* **Texte du document**:
>>

172 000 $ de dépenses non conformes, selon Québec

Par Guillaume Jacob
De 2008 à 2010, les conseillers municipaux de Trois-Rivières ont effectué 172 000 $ de dépenses jugées « non conformes » par le ministère des Affaires municipales, des Régions et de l’Occupation du territoire (MAMROT). Le conseil municipal et l’administration se sont dressés en bloc contre ces affirmations.
Après une vaste enquête lancée en août 2011, le MAMROT a rendu publics vendredi les résultats de ses vérifications auprès de toutes les villes de plus de 50 000 habitants, qui doivent allouer un budget de « recherche et secrétariat » à leurs élus.
Le ministère conclut que « la Ville de Trois-Rivières présente des lacunes quant au respect des dispositions législatives prévues dans la Loi sur les cités et ville pour les dépenses de recherche et de secrétariat des conseillers pendant la période du 1er janvier 2008 au 31 décembre 2010 ».
Au cours de ces trois années, plus de la moitié des dépenses remboursées par la Ville ne serait « pas conforme » aux dispositions de la loi, selon le MAMROT. Cela représente 172 611 $. En fait, le rapport du ministère statue que seulement 4,2 % des montants remboursés aux conseillers entre 2008 et 2011 sont conformes. Pour le reste (42,5%), « à la lumière des pièces justificatives analysées et de l’information fournie par la Ville, le Ministère n’a pu statuer sur la conformité de ces dépenses ».
Tous les ans, chaque conseiller municipal a droit à 9000 $ de dépenses de recherche et secrétariat.
Les conseillers et l’administration outrés
L’ensemble des conseillers ainsi que l’administration municipale se sont levés en bloc contre le rapport du MAMROT. « Consternation et stupéfaction sont les sentiments unanimes partagés par les élus et les hauts fonctionnaires », a déclaré, au nom de tous ses collègues, le conseiller René Goyette lors d’un point de presse.
C’est que la Ville de Trois-Rivières est dotée, depuis la fusion en 2002, d’un cadre de référence adopté lors de la deuxième séance du conseil de la nouvelle ville, et « rigoureusement appliqué » pour le remboursement des dépenses des élus, disent de concert conseillers et fonctionnaires.

<<

* **Items répertoriés**:
>>

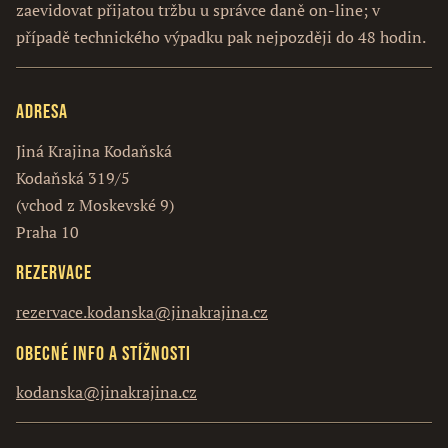
zaevidovat přijatou tržbu u správce daně on-line; v
případě technického výpadku pak nejpozději do 48 hodin.
Adresa
Jiná Krajina Kodaňská
Kodaňská 319/5
(vchod z Moskevské 9)
Praha 10
Rezervace
rezervace.kodanska@jinakrajina.cz
Obecné info a stížnosti
kodanska@jinakrajina.cz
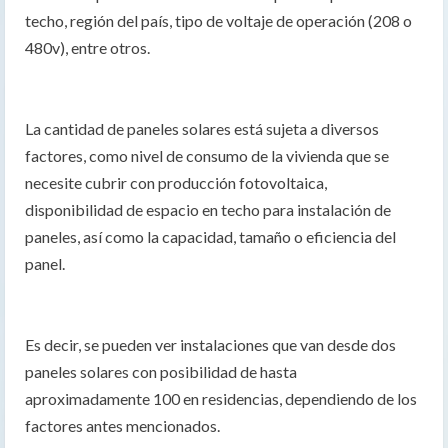
techo, región del país, tipo de voltaje de operación (208 o
480v), entre otros.
La cantidad de paneles solares está sujeta a diversos
factores, como nivel de consumo de la vivienda que se
necesite cubrir con producción fotovoltaica,
disponibilidad de espacio en techo para instalación de
paneles, así como la capacidad, tamaño o eficiencia del
panel.
Es decir, se pueden ver instalaciones que van desde dos
paneles solares con posibilidad de hasta
aproximadamente 100 en residencias, dependiendo de los
factores antes mencionados.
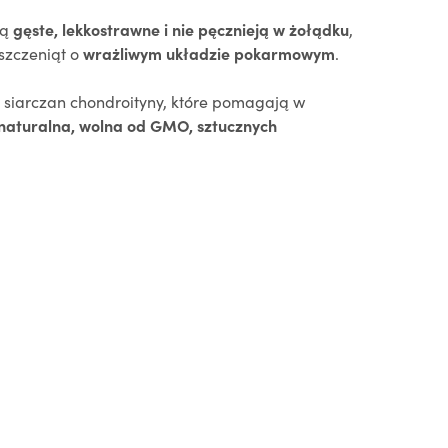
są
gęste, lekkostrawne i nie pęcznieją w żołądku
,
szczeniąt o
wrażliwym układzie pokarmowym
.
 i siarczan chondroityny, które pomagają w
naturalna, wolna od GMO, sztucznych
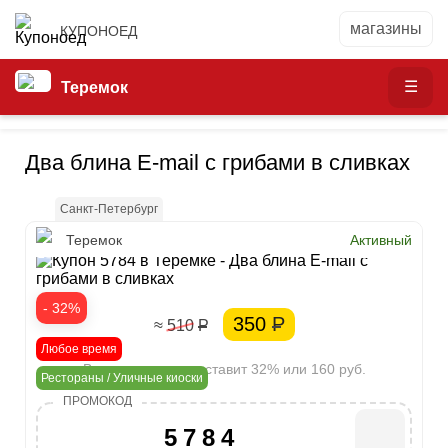
КУПОНОЕД
Теремок
Два блина E-mail с грибами в сливках
Санкт-Петербург
Теремок
Активный
- 32%
350
Р
≈ 510
Р
Любое время
Ваша экономия составит 32% или 160 руб.
Рестораны / Уличные киоски
5784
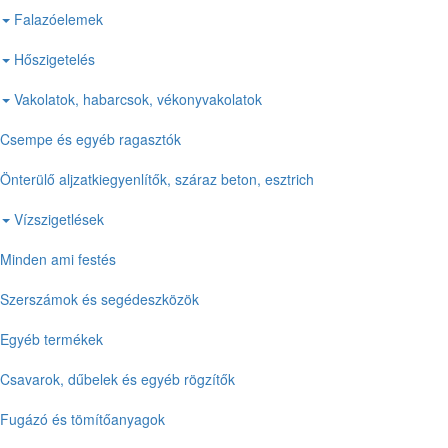
Falazóelemek
Hőszigetelés
Vakolatok, habarcsok, vékonyvakolatok
Csempe és egyéb ragasztók
Önterülő aljzatkiegyenlítők, száraz beton, esztrich
Vízszigetlések
Minden ami festés
Szerszámok és segédeszközök
Egyéb termékek
Csavarok, dűbelek és egyéb rögzítők
Fugázó és tömítőanyagok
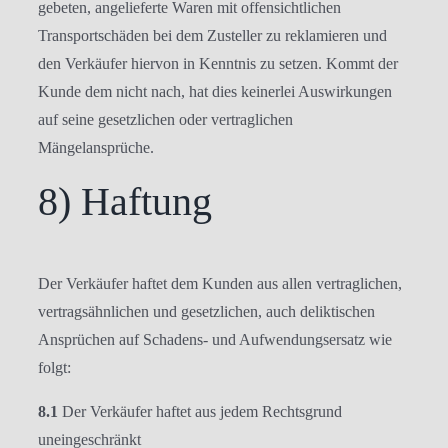
gebeten, angelieferte Waren mit offensichtlichen
Transportschäden bei dem Zusteller zu reklamieren und
den Verkäufer hiervon in Kenntnis zu setzen. Kommt der
Kunde dem nicht nach, hat dies keinerlei Auswirkungen
auf seine gesetzlichen oder vertraglichen
Mängelansprüche.
8) Haftung
Der Verkäufer haftet dem Kunden aus allen vertraglichen,
vertragsähnlichen und gesetzlichen, auch deliktischen
Ansprüchen auf Schadens- und Aufwendungsersatz wie
folgt:
8.1
Der Verkäufer haftet aus jedem Rechtsgrund
uneingeschränkt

<<

* **Tâche**: Dans l'article sur les dépenses des conseillers de Trois-Rivières, quel montant chaque conseiller municipal peut-il dépenser chaque année en recherche et secrétariat ?

* **Réponse**: 9000 $ par année.